So I originally started this post talking about The Path to Love which I'm still reading, but now I would like to once again talk about THE GAME. Which, by the way, is a complete 180 from talking about the book. Oh well.
Not the dating game, though. The "I'm a dumb fucking guy" game. Which I know is super sexist, but really. Guys fucking floor me. And not in a sexual, sexy, fuck-me-on-the-floor way. Floor like, you make me wanna put my gas pedal to the floor and run off a cliff, killing myself and maybe you too, kind of way.
I am going to try to separate all of these instances, but they all kind of intertwine, so it may be hard. That being said, I'll start with Lance, Ashley's cousin, who I went to the wedding with. I have been politely ignoring him since the wedding. He's asked me to go to the lake orrrr whatever. I tell him I'm busy. Guys don't usually respond well when you tell them you're seeing someone. They usually respond with something like, "So, he doesn't have to know", like Brian did. Which is usually my frame of mind too, but so far that's gotten me no where so I'm giving up that behavior. It is also really shitty.

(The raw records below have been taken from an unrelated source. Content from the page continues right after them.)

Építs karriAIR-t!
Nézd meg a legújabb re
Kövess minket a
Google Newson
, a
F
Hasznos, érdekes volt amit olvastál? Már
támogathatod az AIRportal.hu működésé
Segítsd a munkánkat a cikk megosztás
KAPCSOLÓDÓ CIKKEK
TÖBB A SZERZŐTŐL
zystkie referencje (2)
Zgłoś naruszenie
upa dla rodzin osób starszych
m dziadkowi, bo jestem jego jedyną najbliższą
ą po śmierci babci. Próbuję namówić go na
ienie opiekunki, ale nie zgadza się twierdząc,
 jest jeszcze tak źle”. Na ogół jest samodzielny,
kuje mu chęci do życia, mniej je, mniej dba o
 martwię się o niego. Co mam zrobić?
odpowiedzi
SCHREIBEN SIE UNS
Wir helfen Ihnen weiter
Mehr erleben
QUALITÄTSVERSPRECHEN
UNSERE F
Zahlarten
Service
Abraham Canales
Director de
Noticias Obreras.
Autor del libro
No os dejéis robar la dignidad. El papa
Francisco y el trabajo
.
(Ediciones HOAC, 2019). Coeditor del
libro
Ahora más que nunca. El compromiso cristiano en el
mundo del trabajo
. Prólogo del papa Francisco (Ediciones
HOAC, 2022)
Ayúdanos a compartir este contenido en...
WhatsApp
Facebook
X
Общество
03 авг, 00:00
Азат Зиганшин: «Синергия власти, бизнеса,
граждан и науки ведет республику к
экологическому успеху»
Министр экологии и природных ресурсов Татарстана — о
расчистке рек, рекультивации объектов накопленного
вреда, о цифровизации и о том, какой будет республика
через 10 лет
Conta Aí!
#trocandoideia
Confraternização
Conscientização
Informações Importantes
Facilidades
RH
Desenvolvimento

I finally just gave in and told him I was seeing someone, and true to belief HE SAID IT (literally as I was typing this), "You don't have to lie, just don't tell him". Fuck. Fuck you guys! Also, saying things like, "You are really beautiful" or "I liked hanging out with you, you're an interesting girl", while true, does not disguise the fact that really, you just want to fuck me. That is good and well, BUT...BUT...please shut up. OBVIOUSLY I know I can fuck someone and not tell Matt. But I don't want to, and he wouldn't do that to me. So stop. Also, it makes you look sad and pathetic. Anyway, I finally got him to stop.

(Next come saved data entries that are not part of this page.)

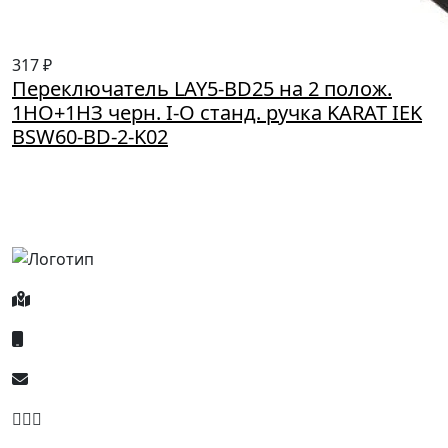
317 ₽
Переключатель LAY5-BD25 на 2 полож.
1НО+1НЗ черн. I-O станд. ручка KARAT IEK
BSW60-BD-2-K02
Россия, Москва, Посланников пер., д. 5, стр. 6
8 (800) 700-77-05
info@minpromarket.ru
Отправить спецификацию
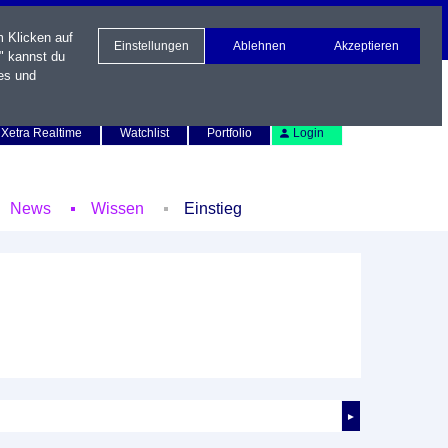
m Klicken auf
Einstellungen
Ablehnen
Akzeptieren
" kannst du
es und
Newsletter
Kontakt
English
Xetra Realtime
Watchlist
Portfolio
Login
News
Wissen
Einstieg
►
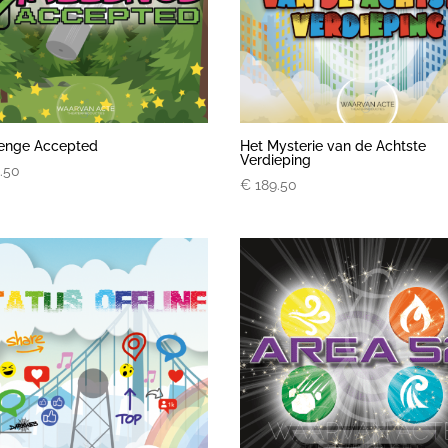
lenge Accepted
Het Mysterie van de Achtste
Verdieping
.50
€
189.50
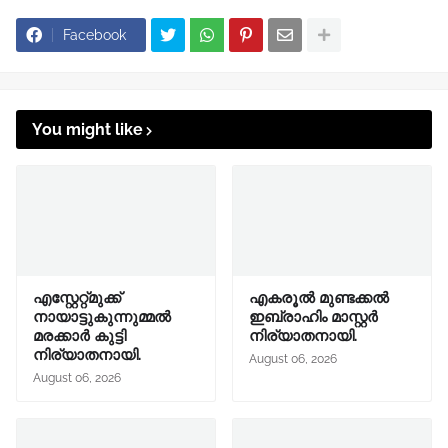
Facebook
You might like
എസ്റ്റേറ്റ്മുക്ക്
എകരൂൽ മുണ്ടക്കൽ
നായാട്ടുകുന്നുമ്മൽ
ഇബ്രാഹിം മാസ്റ്റർ
മരക്കാർ കുട്ടി
നിര്യാതനായി.
നിര്യാതനായി.
August 06, 2026
August 06, 2026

Next...Chris. I think I mentioned the other day that I shouldn't have asked him to kill the snake. I stand by that statement. Sunday he asked me to come over. WHY, I will never know. Obviously, I didn't go. That would be strange and awkward (such is my life, clearly). Also, he hasn't paid the phone bill. AND NOW IT'S LATE. If you want to be chummy with me, then get shit done. Oh my God, I cannot even begin to express the anger that I feel right now. I have called him NO LESS than 15 times. I've left THREE voicemails and sent four texts since yesterday. DO NOT FUCK WITH ME, I GET SHIT DONE.
Also, what is with your tiny bird-brained mind? If you can't pay your fucking bills on time, why would I ever want to be with you?! I don't want kids, let alone a full-grown man who can't even wipe his own ass. Why does this not make perfect sense?

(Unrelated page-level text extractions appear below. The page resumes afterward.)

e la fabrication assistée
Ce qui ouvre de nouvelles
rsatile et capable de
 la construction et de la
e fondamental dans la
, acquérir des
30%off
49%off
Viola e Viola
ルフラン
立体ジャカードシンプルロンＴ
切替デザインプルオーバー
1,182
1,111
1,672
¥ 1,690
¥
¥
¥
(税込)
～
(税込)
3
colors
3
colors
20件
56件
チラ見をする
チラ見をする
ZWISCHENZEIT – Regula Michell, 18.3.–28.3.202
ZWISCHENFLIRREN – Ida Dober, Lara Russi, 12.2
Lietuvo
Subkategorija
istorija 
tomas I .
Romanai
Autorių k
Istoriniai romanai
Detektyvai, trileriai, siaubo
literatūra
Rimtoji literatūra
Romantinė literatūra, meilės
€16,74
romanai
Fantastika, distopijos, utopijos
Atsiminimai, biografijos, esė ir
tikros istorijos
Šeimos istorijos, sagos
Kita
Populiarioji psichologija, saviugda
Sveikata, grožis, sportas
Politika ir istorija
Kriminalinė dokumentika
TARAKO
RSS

THEN I call his work. Because, once again, don't fuck with me. I will find you. I will make your life hell. After spending four years with me, you think he would know this. So he calls me from his co-workers phone. COOL. He told me his phone wasn't working about 10 days ago. Then, after he killed the snake, suddenly, it worked perfectly. Perfectly enough for him to text me every day. UNTIL THE FUCKING PHONE BILL WAS LATE. Then it stopped working. Weird. And totalllyyy believable.
After I laid into him for several minutes he said he was "busy" last night and didn't have time to pay the bill. That's funny because I happen to know he got paid on the 15th. Today is the 27th. Sooooo, what is it he's been doing that has kept him busy for the past 12 days straight??? And remind me again why he couldn't just be responsible and pay the fucking bill without my harassment. Or....ORRRRR get a hold of me and let me know exactly what the fuck is going on and why? Why act like it's such an inconvenience for me to call WHEN IT'S YOUR RESPONSIBILITY. Oh God, I'm giving myself a migraine.
Am I a dumbass? What am I putting out that is reflecting such stupidity back to me? I cannot fucking WAIT until this phone contract is up and the stupid fucking TV is paid off so I never have to talk to him again. I never thought I would say that. But for God's sake, BE A MAN. Maybe don't even be a man, be a fucking functioning member of society. No one's going to wipe your ass forever, especially not me.
I was also going to talk about Matt. But, actually, right now I want to squeeze him for not being annoying/dumb as fuck. It's refreshing. I'll take that a sign from the Universe (multiverse ;-) ) that I should love him and we should be together forever.
Because if guys can be bat-shit crazy, why can't I?
Although, I'm pretty sure that it was clear before that I am pretty crazy.